An integer when divided by $5$ and $13$ leaves residues $4$ and $7$ respectively

Question

Find an integer when divided by $5$ and $13$ leaves residues $4$ and $7$ respectively. (Without Modular Arithmetic).

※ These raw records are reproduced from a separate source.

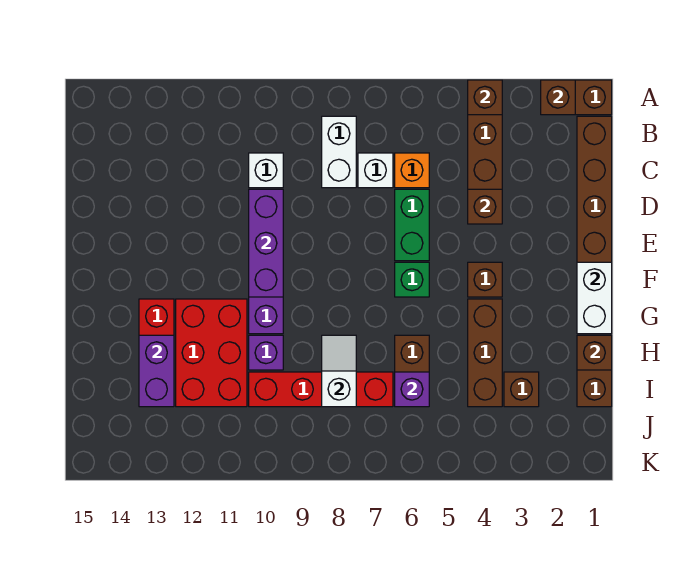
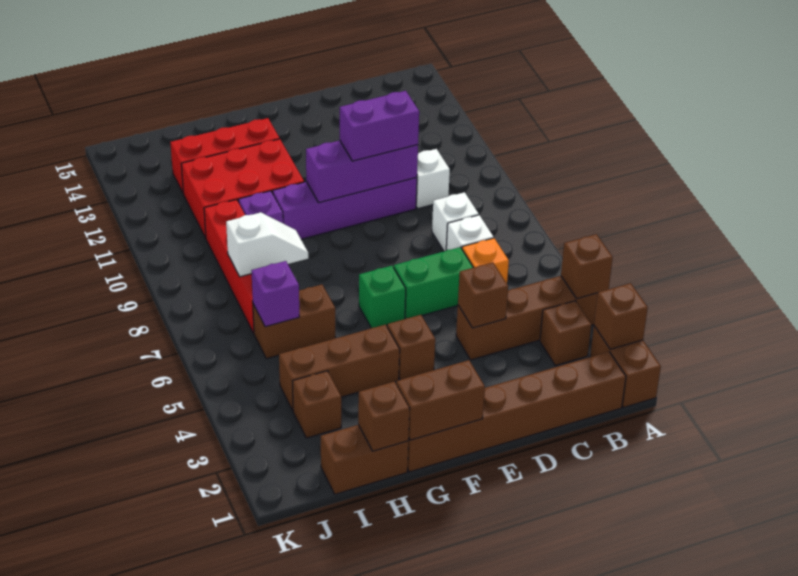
none -> brown 1x1 brick [540,301,591,365]
white 1x2 brick [322,116,356,188] -> white 1x1 brick [432,192,479,251]
white 1x2 brick [577,262,612,334] -> brown 1x2 brick [396,360,485,440]
purple 1x2 brick [139,335,174,407] -> purple 1x2 brick moved to [340,91,419,161]

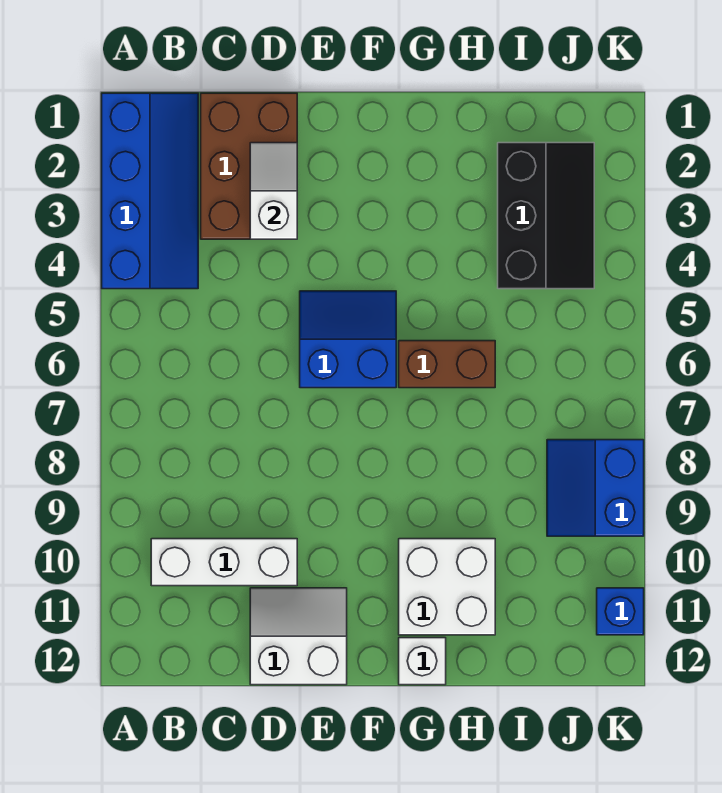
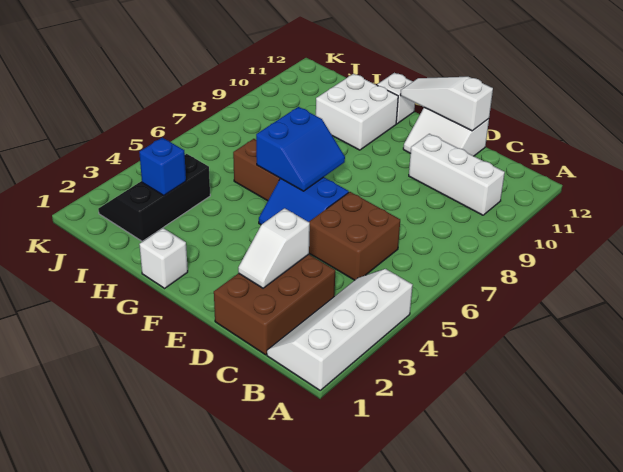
blue 2x4 slope [102,93,198,289] -> white 2x4 slope [267,269,413,390]
none -> brown 2x2 brick [309,192,400,280]
none -> white 1x3 slope [400,77,493,131]
none -> white 1x1 brick [139,228,188,288]
blue 2x2 slope [547,440,644,536] -> blue 2x2 slope moved to [256,107,345,191]
blue 1x1 brick [597,588,644,635] -> blue 1x1 brick moved to [139,138,186,195]

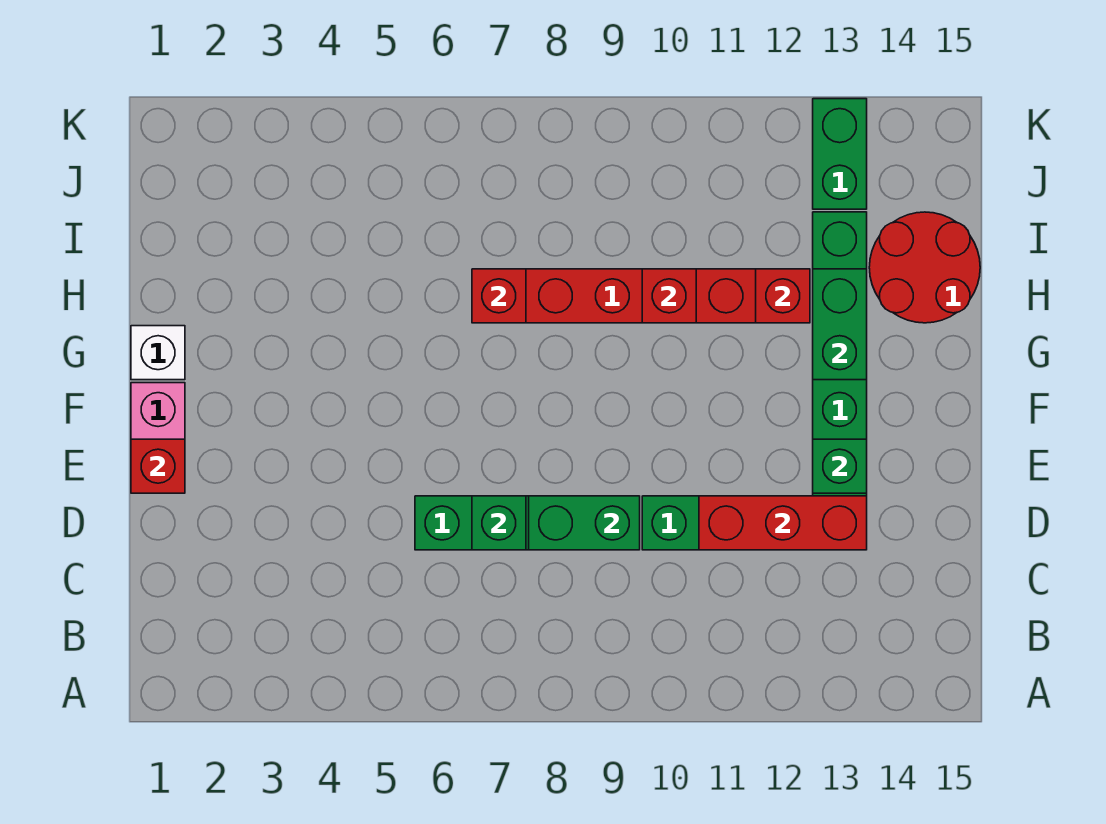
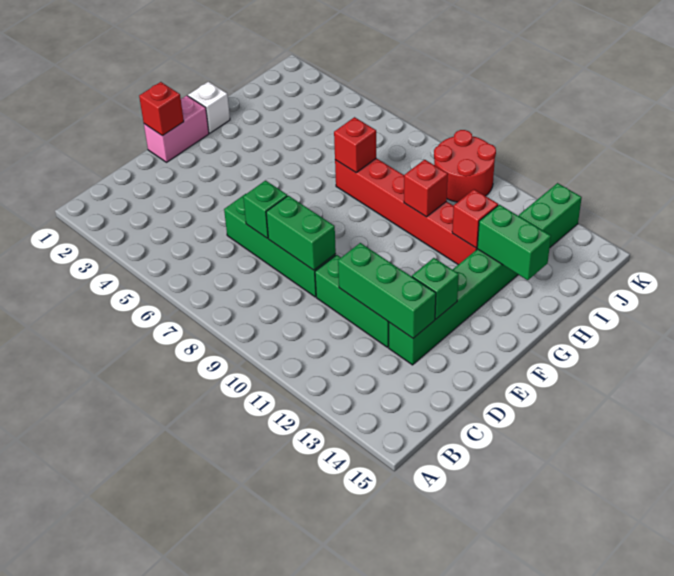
red 1x3 brick [699,496,867,550] -> green 1x3 brick [338,243,436,338]
green 1x2 brick [813,269,867,380] -> green 1x2 brick turned to [477,205,551,280]
red 2x2 round brick [869,212,980,323] -> red 2x2 round brick moved to [434,130,496,202]

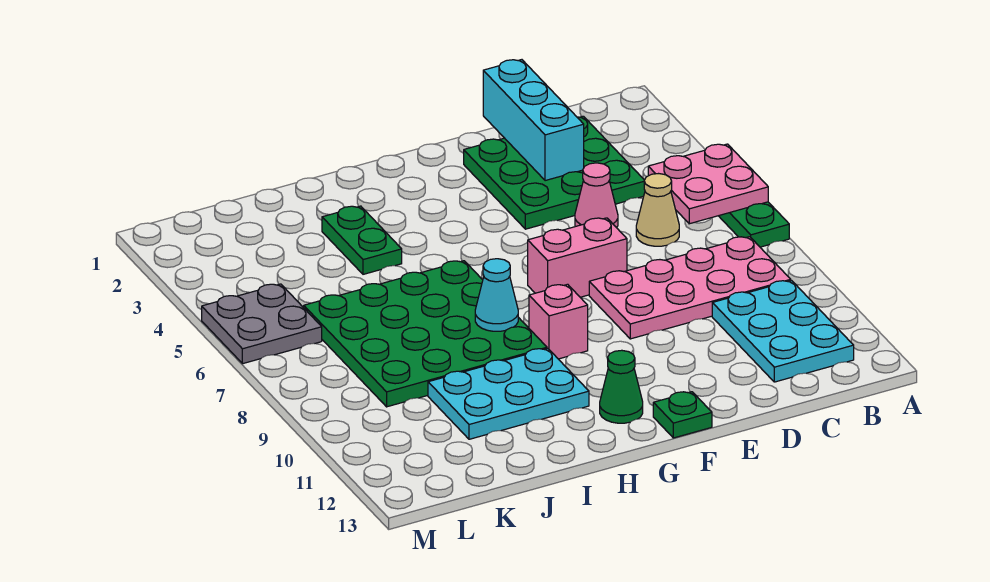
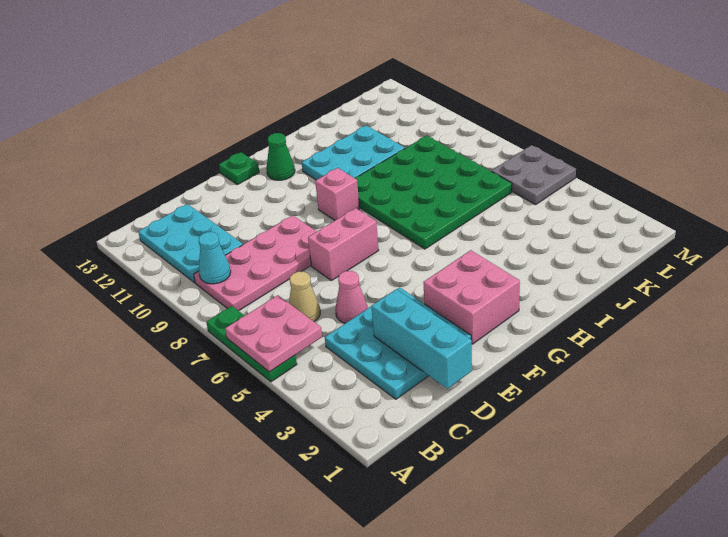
green 3x3 plate [464,116,645,229] -> cyan 3x3 plate [325,287,471,399]
none -> pink 2x2 brick [423,250,520,344]
cyan 1x1 cone [475,259,518,331] -> cyan 1x1 cone moved to [199,232,231,284]
green 1x2 plate [322,206,402,274] -> none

I don't know if it is right, but I got this $$n=5x+4=13y+7$$

$$n=5(x-11)+59=13(y-4)+59$$ The $\operatorname{lcd}(5,13)=65$

So our number is every number like $n=65k+59$

I'll be glad if you enlighten me it.

Answer 1

${\bf Brute\ force}:\ \ 5\,\Bbb Z+\color{green}4 = \{\ldots, \color{#c00}{-6},-1,\color{green}4,9,13,\ldots\}$

$\qquad\qquad\qquad\ \ 13\Bbb Z+\color{orange}7 = \{\ldots, \color{#c00}{-6},\color{orange}7,20,\ldots\}\,\ $ so $\,\ n\equiv \color{#c00}{-6}\pmod{65 = \rm{lcm}(5,13)}\ $

$\bf Algorithmically,$ using CRT

$\quad\,\ {\rm mod}\ 5\!:\,\ n \equiv 4\equiv 7\!+\!13y \equiv 2\!-\!2y\iff 2\equiv -2y\iff \color{#0a0}{y\equiv -1}$

$\quad$ so its true iff $\ n = 7\!+\!13y = 7 \!+\! 13(\color{#0a0}{-1\!+\!5k}) = -6+65k,\ k\in\Bbb Z$

Answer 2

$5x - 13y = 7-4 = 3 \Rightarrow 5x = 15y + 3 - 2y \Rightarrow x = 3y + \dfrac{3-2y}{5} \Rightarrow 5\mid 3-2y \Rightarrow 3-2y = 5k \Rightarrow y = \dfrac{3-5k}{2} = \dfrac{3-k}{2} - 2k \Rightarrow 2\mid 3-k \Rightarrow 3-k = 2h \Rightarrow k = 3-2h \Rightarrow 3 - 5k = 3 - 5(3-2h) = -12 + 10h \Rightarrow y = \dfrac{3-5k}{2} = \dfrac{-12+10h}{2} = 5h-6 \Rightarrow n = 13y+7 = 13(5h-6)+7 = 65h-71 = 65(h-1) - 6 = 65t-6 = 65(t-1) + 59=65m+59, m \in \mathbb{Z}$

Answer 3

Hint: Use inspection :   $5x = 13 y + 3 \\ 13(1) + 3 = 16 \\ 13(2) + 3 = 29 \\ 13(3) + 3 = 42 \\ 13(4) + 3 = 5(11) \quad\checkmark \\ \therefore \forall k\in\mathbb Z: 5 (11+13k) = 13(4+5k) +3 \\[2ex] {\forall k\in\Bbb Z, \exists n\in\Bbb Z: \underline{\quad n = 59 + 65 k\quad}} $

Answer 4

Note that $13\times 2=26\equiv 1 \mod 5$

and $5\times 8=40\equiv 1 \mod 13$

So that $26x+40y \equiv x \mod 5; \equiv y \mod 13$ so we can put $x=4, y=7$ to obtain $104+280=384$ as one solution. We can obtain other solutions by adjusting by a multiple of $65$ - $390$ is obvious giving $-6$ and then $59$ by adding $65$.

The merit of this method, which relates closely to the Chinese Remainder Theorem (and Lagrange Interpolation for polynomials) is that it provides an automatic solution whatever values of $x$ and $y$ are given.

Answer 5

The question asks for any such integer, so note that $2\cdot13-5\cdot5=1$, now $13$ divides $1+5\cdot5$ and $5$ divides $1-2\cdot3$, so $$4(1+5\cdot5)+7(1-2\cdot13)=4\cdot26-7\cdot25=-71$$ is an example of such integer.